Réunis devant le siège de la wilaya lundi, des manifestants originaires de la Casbah d’Alger et des habitants des chalets de Réghaïa et Heuraoua ont dénoncé les conditions d’octroi de logements appliquées par les commissions de la wilaya. Là, il y avait surtout des habitants de la Casbah dont les maisons menacent de s’écrouler sur leurs têtes, déjà classées «rouge» par les services techniques, qui se demandaient pourquoi ils ont été écartés de la liste des bénéficiaires de logements. Vendredi et mercredi derniers, plusieurs dizaines de familles de la Casbah ont été relogées à Ouled Mendil, en compagnie d’autres familles de Bab El Oued, Kouba, Rais Hamidou, Sidi M’hamed et Ain Benian, certaines relogées à la suite du séisme du vendredi 1er août.
Pour beaucoup de manifestants habitant la Casbah, la question qui se pose est de savoir comment ils ont été évincés de la liste des bénéficiaires, alors que les services techniques du CTC avaient classé leurs demeures «rouge», c’est à dire menaçant de s’effondrer à tout moment, et leurs occupants devant être relogés en urgence. Bref, une sourde colère suinte des ruelles de la Casbah d’Alger, d’où un doigt accusateur est dirigé vers la commission de wilaya qui a organisé les relogements.

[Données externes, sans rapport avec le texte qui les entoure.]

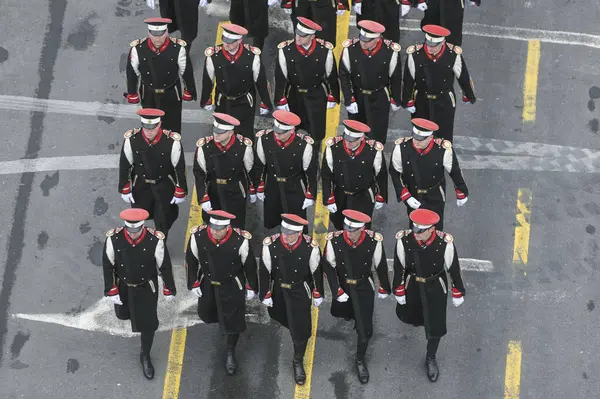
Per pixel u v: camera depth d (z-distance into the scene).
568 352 48.12
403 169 46.72
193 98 50.88
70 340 47.47
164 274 43.84
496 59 57.53
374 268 45.22
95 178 52.34
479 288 49.78
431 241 43.00
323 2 52.81
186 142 53.75
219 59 48.62
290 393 46.53
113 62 56.31
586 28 59.00
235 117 49.91
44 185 51.94
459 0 53.41
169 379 46.72
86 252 50.03
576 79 57.09
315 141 51.59
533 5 59.59
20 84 55.16
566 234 51.69
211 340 47.88
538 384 47.25
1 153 52.78
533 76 57.06
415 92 50.25
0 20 57.38
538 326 48.78
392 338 48.25
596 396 47.03
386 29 54.50
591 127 55.41
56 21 57.53
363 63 48.88
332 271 43.84
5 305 48.22
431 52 48.81
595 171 53.84
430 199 47.03
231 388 46.56
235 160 46.12
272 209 47.97
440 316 44.34
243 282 44.22
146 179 46.53
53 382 46.31
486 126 55.12
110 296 43.53
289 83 50.12
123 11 58.19
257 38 54.66
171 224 48.84
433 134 50.44
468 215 52.03
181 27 53.81
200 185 46.56
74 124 54.03
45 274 49.22
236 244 43.22
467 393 46.88
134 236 42.84
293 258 42.94
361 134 45.25
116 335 47.78
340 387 46.72
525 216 52.16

La colère des habitants de plusieurs quartiers d’Alger qui s’estiment être les «oubliés» du relogement explose ainsi chaque jour depuis que les relogements se font de nuit, dans la discrétion, de peur d’émeutes populaires», selon un ancien de la Casbah. Mercredi dernier, à Diar Echems, dans la commune d’El Madania, des dizaines d’habitants sont sortis dans la rue qu’ils ont bloquée pour protester contre leur éviction de la liste des bénéficiaires de logements.
A l’aide de barres de fer, de pneus et de pierres, les manifestants de Diar Echems, un quartier difficile, ont tenu à exprimer leur ras le bol. «Le quartier Diar Echams demande le relogement», «Nous en avons assez des fausses promesses», sont les revendications des habitants de cette cité construite dans les années 50 dans le cadre du Plan de Constantine. «Les autorités locales nous avaient promis de nous reloger. A ce jour, nous n’avons rien vu venir alors que les logements sont distribués par centaines dans plusieurs bidonvilles.

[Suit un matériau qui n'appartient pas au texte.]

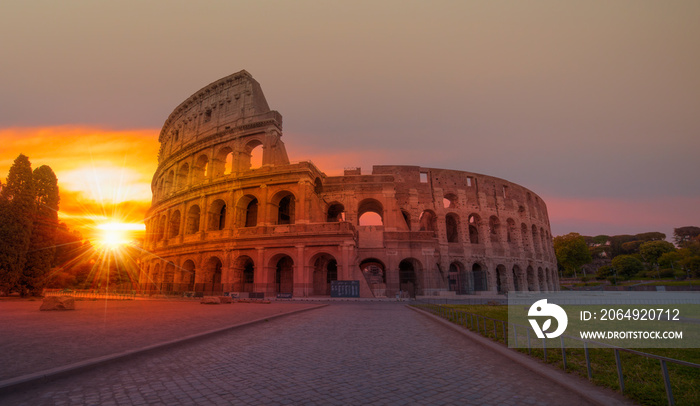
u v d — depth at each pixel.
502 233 73.31
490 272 69.00
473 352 12.71
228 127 62.84
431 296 55.44
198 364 10.77
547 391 8.27
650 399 7.16
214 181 57.44
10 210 44.97
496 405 7.34
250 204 60.34
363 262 65.31
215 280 60.94
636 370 9.53
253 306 33.91
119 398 7.71
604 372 9.30
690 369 9.64
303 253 49.06
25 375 8.70
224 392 8.13
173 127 77.38
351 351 12.85
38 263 47.22
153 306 34.50
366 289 47.22
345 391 8.24
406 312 28.98
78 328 17.66
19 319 21.81
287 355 12.12
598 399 7.28
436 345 14.06
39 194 49.59
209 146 63.31
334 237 48.69
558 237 132.00
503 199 76.00
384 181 63.06
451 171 73.25
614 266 124.44
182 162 68.62
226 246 52.69
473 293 60.91
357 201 61.62
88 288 75.94
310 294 48.94
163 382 8.90
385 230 59.44
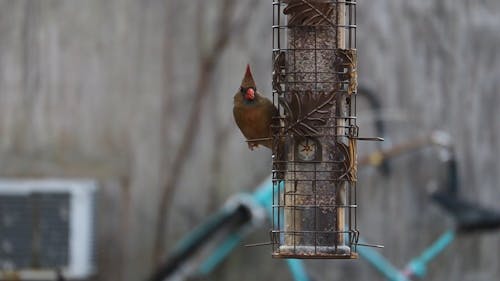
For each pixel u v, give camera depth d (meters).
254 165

La patience a des limites. Nous avons bloqué la route pour exiger une échéance à notre relogement», explique un des habitants en colère contre, en particulier, le relogement «des occupants des bidonvilles au détriment de ceux qui attendent depuis des dizaines d’années d’être relogés». En outre, beaucoup d’habitants d’immeubles vétustes d’Alger s’estiment «exclus», à l’instar de ceux de Diar Echems ou de la Casbah, de Bab El Oued, de la prise en charge des conséquences du séisme qui avait ébranlé le centre d’Alger vendredi 1er août.
Pour rappel, plus de 1.000 familles de Diar Echems ont été relogées en 2010, dans le cadre de la lutte contre l’habitat précaire dans la capitale, après de violentes manifestations. Depuis le 21 juin dernier, la wilaya d’Alger a relogé quelque 5.300 familles dans le cadre de la distribution progressive de 25.000 logements sociaux locatifs aux habitants des sites précaires. La wilaya d’Alger dispose d’un programme global de 84.000 logements destinés à la lutte contre l’habitat précaire, dont 25.000 unités sont en cours de distribution et 11.000 logements seront réceptionnés avant la fin 2014.